§ **练习文段**:

——

(1)doc.getElementsByTag(String tagName);
(2)doc.getElementById(String id);
(3)doc.getElementsByClass(String className);
(4)doc.getElementsByAttribute(String key);
elements=document.getElementsByAttribute("width"); for(Element e:elements){ System.out.println(e.toString()); }
(5)doc.getElementsByAttributeValue(String key,String value);
示例:通过key-value查找src=“/images/logo_small.gif”的元素
//根据key-value名称来查询DOM(查找src="") elements=document.getElementsByAttributeValue("src", "/images/logo_small.gif"); System.out.println(elements.get(0).toString());
示例:通过key-value查找target=“_blank”的元素
elements=document.getElementsByAttributeValue("target","_blank"); for(Element e:elements){ System.out.println(e.toString()); }
使用document.select();选择元素
通过class一级一级往下找
package com.oracle.zibo; import org.apache.http.HttpEntity; import org.apache.http.HttpHost; import org.apache.http.client.config.RequestConfig; import org.apache.http.client.methods.CloseableHttpResponse; import org.apache.http.client.methods.HttpGet; import org.apache.http.impl.client.CloseableHttpClient; import org.apache.http.impl.client.HttpClients; import org.apache.http.util.EntityUtils; import org.jsoup.Jsoup; import org.jsoup.nodes.Document; import org.jsoup.nodes.Element; import org.jsoup.select.Elements; public class Demo2 { public static void main(String[] args) throws Exception { CloseableHttpClient closeableHttpClient=HttpClients.createDefault(); HttpGet httpGet=new HttpGet("http://www.bootcss.com/"); CloseableHttpResponse closeableHttpResponse=closeableHttpClient.execute(httpGet); HttpEntity httpEntity=closeableHttpResponse.getEntity(); //获取实体、网页内容 String str=EntityUtils.toString(httpEntity, "utf-8"); closeableHttpResponse.close(); closeableHttpClient.close(); Document document=Jsoup.parse(str); //解析网页 //查找bootstrap主页下的所有标题 Elements elements=document.select(".row .thumbnail .caption h3 a"); for(Element e:elements){ System.out.println(e.text()); } } }
使用a["href"]
查找所有带href属性的a标签
//查找a[href] Elements elements=document.select("a[href]"); for(Element e:elements){ System.out.println(e.html()); }
使用"img[src$=.png]"

——

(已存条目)
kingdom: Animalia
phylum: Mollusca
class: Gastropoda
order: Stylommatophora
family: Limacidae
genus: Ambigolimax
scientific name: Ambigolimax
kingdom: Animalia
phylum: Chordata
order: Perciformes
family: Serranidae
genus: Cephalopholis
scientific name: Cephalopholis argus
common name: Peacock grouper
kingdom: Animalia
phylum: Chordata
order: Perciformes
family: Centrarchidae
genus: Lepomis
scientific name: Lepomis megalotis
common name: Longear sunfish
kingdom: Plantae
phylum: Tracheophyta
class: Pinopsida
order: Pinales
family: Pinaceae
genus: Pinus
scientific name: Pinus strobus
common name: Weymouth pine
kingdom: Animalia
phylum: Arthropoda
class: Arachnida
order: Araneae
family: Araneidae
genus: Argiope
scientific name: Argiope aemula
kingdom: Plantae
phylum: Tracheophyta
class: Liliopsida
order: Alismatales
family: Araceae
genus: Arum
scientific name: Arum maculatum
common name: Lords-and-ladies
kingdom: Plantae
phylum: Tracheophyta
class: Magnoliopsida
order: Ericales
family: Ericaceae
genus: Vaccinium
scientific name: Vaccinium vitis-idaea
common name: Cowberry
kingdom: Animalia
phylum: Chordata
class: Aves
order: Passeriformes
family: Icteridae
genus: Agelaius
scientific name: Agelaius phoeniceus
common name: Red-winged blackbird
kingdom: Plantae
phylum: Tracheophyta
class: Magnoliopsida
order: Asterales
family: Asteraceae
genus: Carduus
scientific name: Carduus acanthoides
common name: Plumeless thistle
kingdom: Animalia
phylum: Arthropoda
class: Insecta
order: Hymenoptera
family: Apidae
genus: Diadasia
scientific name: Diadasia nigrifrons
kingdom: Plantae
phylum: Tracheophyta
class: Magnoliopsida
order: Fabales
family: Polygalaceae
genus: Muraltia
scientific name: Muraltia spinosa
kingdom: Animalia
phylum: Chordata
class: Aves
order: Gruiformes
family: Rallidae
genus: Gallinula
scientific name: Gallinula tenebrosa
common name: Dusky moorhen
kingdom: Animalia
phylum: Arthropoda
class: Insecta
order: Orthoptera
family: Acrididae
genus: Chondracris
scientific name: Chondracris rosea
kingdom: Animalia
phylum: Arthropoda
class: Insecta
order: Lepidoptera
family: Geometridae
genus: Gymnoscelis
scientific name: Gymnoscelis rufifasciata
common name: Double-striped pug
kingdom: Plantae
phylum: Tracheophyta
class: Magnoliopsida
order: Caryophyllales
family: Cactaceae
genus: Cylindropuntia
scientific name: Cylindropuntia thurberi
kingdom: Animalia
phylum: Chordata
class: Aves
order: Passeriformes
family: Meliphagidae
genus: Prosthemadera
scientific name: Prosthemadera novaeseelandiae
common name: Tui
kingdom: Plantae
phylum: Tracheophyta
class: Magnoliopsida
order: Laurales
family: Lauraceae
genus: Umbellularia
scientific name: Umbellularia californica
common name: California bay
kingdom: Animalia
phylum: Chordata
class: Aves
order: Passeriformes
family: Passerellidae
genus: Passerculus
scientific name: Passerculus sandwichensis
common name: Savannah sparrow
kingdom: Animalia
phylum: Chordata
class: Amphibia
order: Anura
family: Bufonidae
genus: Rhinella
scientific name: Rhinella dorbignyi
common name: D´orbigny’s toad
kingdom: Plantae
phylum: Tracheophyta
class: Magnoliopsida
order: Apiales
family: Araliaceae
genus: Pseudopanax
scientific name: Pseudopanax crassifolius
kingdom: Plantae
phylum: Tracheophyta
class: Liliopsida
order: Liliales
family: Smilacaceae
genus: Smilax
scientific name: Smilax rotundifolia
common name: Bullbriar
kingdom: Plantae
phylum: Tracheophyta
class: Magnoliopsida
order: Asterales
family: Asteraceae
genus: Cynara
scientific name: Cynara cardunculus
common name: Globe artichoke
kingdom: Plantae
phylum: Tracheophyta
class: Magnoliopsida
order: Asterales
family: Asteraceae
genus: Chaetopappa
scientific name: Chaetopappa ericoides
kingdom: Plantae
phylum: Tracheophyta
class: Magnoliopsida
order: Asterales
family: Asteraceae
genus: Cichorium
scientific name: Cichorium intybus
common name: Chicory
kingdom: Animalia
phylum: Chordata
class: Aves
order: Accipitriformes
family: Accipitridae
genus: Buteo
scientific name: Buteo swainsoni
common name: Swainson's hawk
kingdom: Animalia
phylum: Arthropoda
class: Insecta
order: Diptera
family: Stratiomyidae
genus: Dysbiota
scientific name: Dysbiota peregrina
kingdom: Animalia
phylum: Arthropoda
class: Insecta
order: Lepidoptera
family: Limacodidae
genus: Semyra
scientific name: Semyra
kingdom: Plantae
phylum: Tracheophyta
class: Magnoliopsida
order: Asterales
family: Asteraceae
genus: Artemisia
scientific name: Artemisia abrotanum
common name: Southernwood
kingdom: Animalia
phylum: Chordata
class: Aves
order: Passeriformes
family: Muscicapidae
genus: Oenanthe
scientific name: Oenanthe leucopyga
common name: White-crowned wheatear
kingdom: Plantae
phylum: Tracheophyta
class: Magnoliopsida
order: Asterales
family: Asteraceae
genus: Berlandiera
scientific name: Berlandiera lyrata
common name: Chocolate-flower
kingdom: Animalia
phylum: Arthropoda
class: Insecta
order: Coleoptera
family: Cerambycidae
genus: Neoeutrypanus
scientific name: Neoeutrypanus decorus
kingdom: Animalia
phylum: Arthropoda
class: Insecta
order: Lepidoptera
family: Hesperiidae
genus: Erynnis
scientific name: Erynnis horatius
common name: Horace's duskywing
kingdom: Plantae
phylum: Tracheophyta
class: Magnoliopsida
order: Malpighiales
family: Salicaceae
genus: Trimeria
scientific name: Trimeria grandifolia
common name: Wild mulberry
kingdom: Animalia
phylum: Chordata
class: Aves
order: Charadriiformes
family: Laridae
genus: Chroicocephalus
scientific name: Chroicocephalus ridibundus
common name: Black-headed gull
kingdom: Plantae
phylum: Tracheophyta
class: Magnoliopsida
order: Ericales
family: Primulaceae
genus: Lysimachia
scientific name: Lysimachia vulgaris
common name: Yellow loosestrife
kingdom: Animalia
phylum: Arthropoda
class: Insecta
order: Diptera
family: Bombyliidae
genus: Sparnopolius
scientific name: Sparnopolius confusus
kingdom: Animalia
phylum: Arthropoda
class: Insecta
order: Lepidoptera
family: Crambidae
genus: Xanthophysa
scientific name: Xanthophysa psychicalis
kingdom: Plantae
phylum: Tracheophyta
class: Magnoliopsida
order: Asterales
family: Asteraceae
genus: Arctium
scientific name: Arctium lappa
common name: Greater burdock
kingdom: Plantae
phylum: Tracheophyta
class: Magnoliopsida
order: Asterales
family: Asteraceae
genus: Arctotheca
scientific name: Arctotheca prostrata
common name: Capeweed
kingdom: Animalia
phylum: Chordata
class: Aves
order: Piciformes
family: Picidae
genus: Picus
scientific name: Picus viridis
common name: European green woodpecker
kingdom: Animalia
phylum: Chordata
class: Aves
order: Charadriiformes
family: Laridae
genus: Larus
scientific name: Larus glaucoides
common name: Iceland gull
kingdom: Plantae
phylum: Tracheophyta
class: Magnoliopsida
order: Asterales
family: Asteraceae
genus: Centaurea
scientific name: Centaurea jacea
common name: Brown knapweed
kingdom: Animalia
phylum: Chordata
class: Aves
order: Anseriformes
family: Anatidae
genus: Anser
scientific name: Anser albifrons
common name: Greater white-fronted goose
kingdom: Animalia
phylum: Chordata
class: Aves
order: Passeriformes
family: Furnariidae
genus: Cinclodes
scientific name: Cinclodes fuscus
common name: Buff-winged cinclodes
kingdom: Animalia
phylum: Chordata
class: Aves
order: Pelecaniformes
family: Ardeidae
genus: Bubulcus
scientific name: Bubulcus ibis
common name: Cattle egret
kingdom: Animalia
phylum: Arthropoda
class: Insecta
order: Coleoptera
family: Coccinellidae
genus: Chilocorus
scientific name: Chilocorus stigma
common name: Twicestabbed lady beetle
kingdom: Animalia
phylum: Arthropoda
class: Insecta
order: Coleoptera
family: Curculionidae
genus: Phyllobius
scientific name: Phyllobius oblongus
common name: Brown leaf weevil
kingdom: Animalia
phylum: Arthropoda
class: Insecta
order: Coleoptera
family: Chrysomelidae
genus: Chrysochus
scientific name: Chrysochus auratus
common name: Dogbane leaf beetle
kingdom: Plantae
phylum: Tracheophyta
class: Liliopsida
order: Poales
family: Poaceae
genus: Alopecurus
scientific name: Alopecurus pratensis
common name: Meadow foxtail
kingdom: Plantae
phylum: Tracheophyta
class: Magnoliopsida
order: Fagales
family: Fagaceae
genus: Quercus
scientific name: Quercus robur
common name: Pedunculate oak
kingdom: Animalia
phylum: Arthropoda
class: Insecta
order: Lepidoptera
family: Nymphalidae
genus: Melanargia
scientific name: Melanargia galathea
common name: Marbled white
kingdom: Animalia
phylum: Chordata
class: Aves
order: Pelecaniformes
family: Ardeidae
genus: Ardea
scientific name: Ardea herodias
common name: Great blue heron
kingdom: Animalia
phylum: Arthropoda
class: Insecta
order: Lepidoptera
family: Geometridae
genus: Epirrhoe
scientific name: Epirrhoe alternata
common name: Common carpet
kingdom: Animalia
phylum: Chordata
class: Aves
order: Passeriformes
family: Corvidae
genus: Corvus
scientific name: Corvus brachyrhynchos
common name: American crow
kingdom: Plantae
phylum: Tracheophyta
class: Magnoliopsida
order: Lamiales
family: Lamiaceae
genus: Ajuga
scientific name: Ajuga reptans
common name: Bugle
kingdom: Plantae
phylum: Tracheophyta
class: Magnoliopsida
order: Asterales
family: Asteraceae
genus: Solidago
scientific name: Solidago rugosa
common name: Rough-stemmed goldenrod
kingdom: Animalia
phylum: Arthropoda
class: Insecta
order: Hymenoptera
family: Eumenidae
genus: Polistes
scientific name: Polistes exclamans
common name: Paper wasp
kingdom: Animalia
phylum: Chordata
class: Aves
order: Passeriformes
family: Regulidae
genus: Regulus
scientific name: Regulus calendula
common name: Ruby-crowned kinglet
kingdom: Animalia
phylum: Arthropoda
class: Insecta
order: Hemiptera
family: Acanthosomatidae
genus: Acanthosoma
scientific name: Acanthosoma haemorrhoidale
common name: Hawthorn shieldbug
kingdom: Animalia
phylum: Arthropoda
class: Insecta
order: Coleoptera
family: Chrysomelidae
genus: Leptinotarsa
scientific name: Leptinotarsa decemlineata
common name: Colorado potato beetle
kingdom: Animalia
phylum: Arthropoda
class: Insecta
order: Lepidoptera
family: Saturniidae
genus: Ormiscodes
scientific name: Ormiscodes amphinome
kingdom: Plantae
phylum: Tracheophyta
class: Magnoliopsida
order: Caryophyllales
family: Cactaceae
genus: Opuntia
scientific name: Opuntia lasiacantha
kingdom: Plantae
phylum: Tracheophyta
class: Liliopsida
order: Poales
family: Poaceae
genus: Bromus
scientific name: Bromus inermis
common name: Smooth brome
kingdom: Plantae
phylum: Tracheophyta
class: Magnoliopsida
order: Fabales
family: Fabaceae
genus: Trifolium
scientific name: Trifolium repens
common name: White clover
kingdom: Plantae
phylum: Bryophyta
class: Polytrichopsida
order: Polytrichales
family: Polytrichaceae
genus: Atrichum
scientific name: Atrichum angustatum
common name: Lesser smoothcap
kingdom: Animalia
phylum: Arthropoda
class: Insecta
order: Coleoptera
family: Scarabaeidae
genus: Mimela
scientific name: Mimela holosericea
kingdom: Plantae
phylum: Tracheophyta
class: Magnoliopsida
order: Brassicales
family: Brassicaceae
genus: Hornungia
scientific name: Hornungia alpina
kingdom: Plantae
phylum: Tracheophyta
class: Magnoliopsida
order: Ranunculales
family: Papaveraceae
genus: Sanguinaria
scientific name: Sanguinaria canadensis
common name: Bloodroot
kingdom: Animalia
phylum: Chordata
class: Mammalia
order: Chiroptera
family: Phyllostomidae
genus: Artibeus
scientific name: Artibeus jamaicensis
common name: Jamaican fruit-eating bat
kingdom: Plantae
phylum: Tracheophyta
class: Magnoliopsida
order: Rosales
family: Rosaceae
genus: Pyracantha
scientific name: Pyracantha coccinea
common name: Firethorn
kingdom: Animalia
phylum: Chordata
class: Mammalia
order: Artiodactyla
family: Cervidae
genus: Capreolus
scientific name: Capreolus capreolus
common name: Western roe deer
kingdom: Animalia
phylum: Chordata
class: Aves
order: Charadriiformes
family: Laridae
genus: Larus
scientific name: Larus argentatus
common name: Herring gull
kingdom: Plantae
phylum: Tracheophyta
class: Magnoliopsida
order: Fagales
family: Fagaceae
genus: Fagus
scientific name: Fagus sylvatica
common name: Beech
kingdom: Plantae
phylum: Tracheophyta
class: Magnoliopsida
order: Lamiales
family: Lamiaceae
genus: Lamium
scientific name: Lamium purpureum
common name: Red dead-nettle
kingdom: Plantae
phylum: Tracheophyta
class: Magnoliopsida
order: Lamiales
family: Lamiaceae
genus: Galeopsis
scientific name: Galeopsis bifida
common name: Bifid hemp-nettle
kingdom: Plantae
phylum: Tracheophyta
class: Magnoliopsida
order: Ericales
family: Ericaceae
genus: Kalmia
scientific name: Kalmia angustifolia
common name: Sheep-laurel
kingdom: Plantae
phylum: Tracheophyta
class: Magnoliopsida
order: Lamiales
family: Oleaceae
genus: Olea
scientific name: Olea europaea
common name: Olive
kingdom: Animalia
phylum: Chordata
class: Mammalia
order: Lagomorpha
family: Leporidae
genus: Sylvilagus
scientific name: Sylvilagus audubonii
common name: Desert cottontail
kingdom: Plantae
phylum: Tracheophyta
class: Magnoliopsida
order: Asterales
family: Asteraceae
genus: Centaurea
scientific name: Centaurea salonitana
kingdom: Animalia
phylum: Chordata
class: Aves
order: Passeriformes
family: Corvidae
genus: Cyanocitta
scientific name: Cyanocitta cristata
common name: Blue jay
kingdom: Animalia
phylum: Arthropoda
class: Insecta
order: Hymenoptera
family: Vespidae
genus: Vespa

——

§ **练习说明**: 判断下面三个说法是否符合上面关于 Jsoup 查找元素的文段。每项回答"是"或"否"，并原样引用文段中起决定作用的文字。(a) 文段里有一个示例，用 key-value 查找 target 为 _blank 的元素。(b) 文段代码中 HttpGet 请求的网址是 http://www.bootcss.com/。(c) 在查找 a[href] 的代码里，每个元素都用 e.text() 打印。

§ **已完成任务**:
(a) 是。"示例:通过key-value查找target=“_blank”的元素"
(b) 是。"HttpGet httpGet=new HttpGet("http://www.bootcss.com/");"
(c) 否。"for(Element e:elements){ System.out.println(e.html()); }"